My own dog of 14 years, Ralph, was dying during the process of me making the album, and I played the song to him alot while we were writing it, and he would get really relaxed. I like to think the vibration of the guitar helped ease his pain a bit. I love the song. it remains a perfect glowing remembrance of him.

MMN: I’m sorry about the loss your sweet boy, Ralph!

Did you have any musical training while you were growing up?

MC: I played piano and my parents both sang and played guitar and piano. There was a lot of church in my upbringing, and that meant a lot of music.

MMN: When you became serious about singing did you take voice lessons?

MC: Yes, I got very focused on my voice and perfecting it. I worked with vocal coaches and practiced constantly. I also learned to play guitar and banjo and got lots of lessons from everyone I worked with. It was the best education ever.

MMN: I remember reading a post on your blog about how seriously you were pursuing guitar. What was that like?

MC: Painful on the hands and on the ears. It really was tough, and I still struggle with it, but I love playing. It’s an incredible feeling to be able to accompany yourself on songs and such a rush to play with other musicians. I love it so much.

MMN: Who are some of your favorite musicians right now, in addition to those you work with on the album?

MC: I am crazy about Gillian Welch, still trying to get to work with her. Also I love Broken Social Scene, Florence and the Machine, the Punch Brothers, Rufus and Martha Wainwright.

MMN: Do you like classical music at all?

MC: Yes, I am mad about Bach!!

MMN: Did you already know all of the musicians on your album personally before collaborating with them, or did you meet anyone for the first time because of this project?

☆ ☆ ☆ ☆ ☆ ☆ ☆

* OBJECTIVES
a - In the musician interview, reproduce everything from "MC: I am crazy" down to "and Martha Wainwright.".
b - Which musical instruments does MC say she has played or learned to play in the musician interview? List each instrument once.
c - Go on with the musician interview from the point where it stops.

* LISTED RECORDS
☆ ☆ ☆ ☆ ☆ ☆ ☆

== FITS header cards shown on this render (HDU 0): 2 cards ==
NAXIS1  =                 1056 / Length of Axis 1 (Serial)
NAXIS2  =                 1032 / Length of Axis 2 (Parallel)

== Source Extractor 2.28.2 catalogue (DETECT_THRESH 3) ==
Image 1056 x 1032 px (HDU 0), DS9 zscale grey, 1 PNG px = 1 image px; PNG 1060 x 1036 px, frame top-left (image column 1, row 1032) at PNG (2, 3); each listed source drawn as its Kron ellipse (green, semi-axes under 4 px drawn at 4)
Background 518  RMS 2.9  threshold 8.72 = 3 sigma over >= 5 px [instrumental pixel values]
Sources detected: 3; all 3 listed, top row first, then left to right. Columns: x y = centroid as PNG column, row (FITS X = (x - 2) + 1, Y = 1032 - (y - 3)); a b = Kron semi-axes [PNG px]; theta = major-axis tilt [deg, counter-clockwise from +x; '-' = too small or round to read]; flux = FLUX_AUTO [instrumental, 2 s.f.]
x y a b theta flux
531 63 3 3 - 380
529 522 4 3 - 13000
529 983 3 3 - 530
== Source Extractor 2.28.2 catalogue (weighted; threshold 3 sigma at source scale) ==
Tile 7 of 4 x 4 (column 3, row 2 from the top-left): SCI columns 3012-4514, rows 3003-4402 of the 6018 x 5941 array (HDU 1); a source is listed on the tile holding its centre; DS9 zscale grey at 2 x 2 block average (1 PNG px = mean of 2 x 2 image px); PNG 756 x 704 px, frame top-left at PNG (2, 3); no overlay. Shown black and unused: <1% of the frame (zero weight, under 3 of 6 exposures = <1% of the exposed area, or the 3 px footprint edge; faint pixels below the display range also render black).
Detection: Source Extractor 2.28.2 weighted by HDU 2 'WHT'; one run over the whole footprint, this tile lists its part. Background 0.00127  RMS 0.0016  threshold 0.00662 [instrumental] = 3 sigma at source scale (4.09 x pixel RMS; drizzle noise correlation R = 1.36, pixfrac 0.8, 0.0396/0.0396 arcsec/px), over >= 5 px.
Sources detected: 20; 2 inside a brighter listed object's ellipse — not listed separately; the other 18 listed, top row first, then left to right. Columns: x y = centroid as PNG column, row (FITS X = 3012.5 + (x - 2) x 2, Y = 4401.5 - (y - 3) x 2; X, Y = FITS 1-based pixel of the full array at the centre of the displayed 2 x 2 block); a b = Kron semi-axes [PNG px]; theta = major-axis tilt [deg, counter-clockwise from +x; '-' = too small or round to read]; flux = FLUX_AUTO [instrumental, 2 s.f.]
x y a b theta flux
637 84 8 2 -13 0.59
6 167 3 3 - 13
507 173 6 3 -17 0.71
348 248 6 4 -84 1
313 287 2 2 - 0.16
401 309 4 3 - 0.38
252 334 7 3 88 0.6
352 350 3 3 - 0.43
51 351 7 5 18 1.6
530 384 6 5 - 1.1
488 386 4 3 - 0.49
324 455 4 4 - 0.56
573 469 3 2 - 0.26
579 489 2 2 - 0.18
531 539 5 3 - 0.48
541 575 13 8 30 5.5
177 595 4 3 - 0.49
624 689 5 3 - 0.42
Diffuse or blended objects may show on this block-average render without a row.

☆ ☆ ☆ ☆ ☆ ☆ ☆

* TASK-BY-TASK RESULTS
a -
MC: I am crazy about Gillian Welch, still trying to get to work with her. Also I love Broken Social Scene, Florence and the Machine, the Punch Brothers, Rufus and Martha Wainwright.

b - piano, guitar, banjo

c -
MC: I was great friends with Jon Brion, Garrison Starr and Grant Lee Phillips for years, and some people I met through the process like Andrew Bird, Brendan Benson and Rachael Yamagata. Whether we knew each other or not, we all became very close through the writing and recording of these songs.

MMN: Was there anyone you wanted to work with but were nervous about asking, so that it was a pleasant surprise when they said yes?

MC: I was intimidated by everyone, but of course everyone said yes, and everyone was unfailingly generous and loving despite my fears!

MMN: How is songwriting similar to or different from writing stand-up material?

MC: There’s a rhythm to it all, a searching for the right word, the right way to say it. I think that songwriting and jokewriting are very similar, however songwriting is a little harder maybe because it’s newer to me.

MMN: How was making an albums similar to or different from other projects, like your stand-up DVDs, Dancing With The Stars, or acting gigs like Drop Dead Diva?

MC: It’s very different to do music, perhaps because it’s more of a communion between myself and the other artists, as I am known mostly for my solo standup work. That’s more of an isolating thing. And then when I am working on a TV show, that’s more of a larger project because so many people are involved. I love it all, and I am very lucky to work in all these different mediums!

MMN: Do you plan to make another album of songs in the future?

MC: Yes, I am working on my next project, all songs about race: the Yellow Album. I have begun writing with Jon Auer and Ken Stringfellow of the Posies. It’s so exciting!

MMN: Thank you so much! I hope I run into you at the GRAMMY pre-televised ceremony, or maybe at the nominees’ reception on Saturday night!

MC: Yay, hope so! thanks!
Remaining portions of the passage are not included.